Identification and transfer of resistance to Fusarium head blight from Elymus repens chromosome arm 7StL into wheat

Fusarium head blight (FHB), mainly caused by Fusarium graminearum, is one of the most destructive fungal diseases affecting global wheat production. Elymus repens (2n=6×=42, StStStStHH), a wild relative of wheat, exhibits numerous biotic and abiotic stress resistance characteristics. In previous studies, FHB resistance of E. repens has been transferred into common wheat through a wheat–E. repens partial amphidiploid and derivative lines.

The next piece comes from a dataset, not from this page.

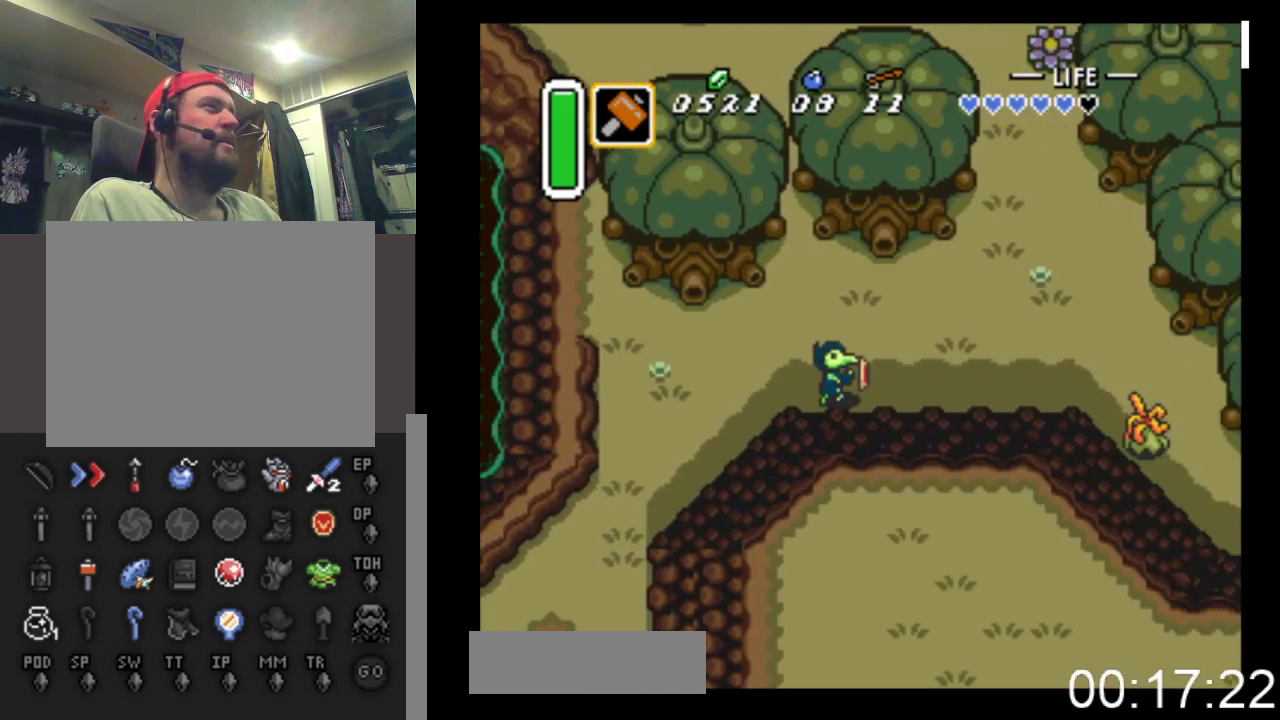
{"buttons": ["DPAD_RIGHT"], "events": []}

This study reports the development, characterization, and breeding utilization of K140-7, a novel wheat–E. repens translocation line conferring resistance to FHB. Genomic in situ hybridization (GISH) and fluorescence in situ hybridization (FISH) analyses demonstrated that K140-7 contained 40 common wheat chromosomes and two 7D·St translocation chromosomes. Subsequent characterization using oligonucleotide-FISH painting and single-gene FISH markers confirmed that the 7D fragment was a 7D short arm and the St fragment was a 7St long arm. Therefore, K140-7 was further identified as a 7DS·7StL translocation line with genetic compensation. Wheat 55K SNP array analysis of K140-7 demonstrated the 7DS·7StL translocation event. Field evaluations demonstrated that K140-7 exhibits agronomic performance comparable to its wheat parent. Based on St reference genome of Pseudoroegneria libanotica, 21 simple sequence repeats (SSR) markers specific to 7StL were developed. Genetic analysis established that 7StL confers FHB resistance and carries the dominant FHB resistance locus, designated as QFhb.Er-7StL. Introgression of QFhb.Er-7StL into elite wheat cultivars has generated three second-generation 7DS·7StL translocation lines with enhanced agronomic traits. This study provides valuable novel germplasms and specific molecular markers for FHB resistance breeding in wheat.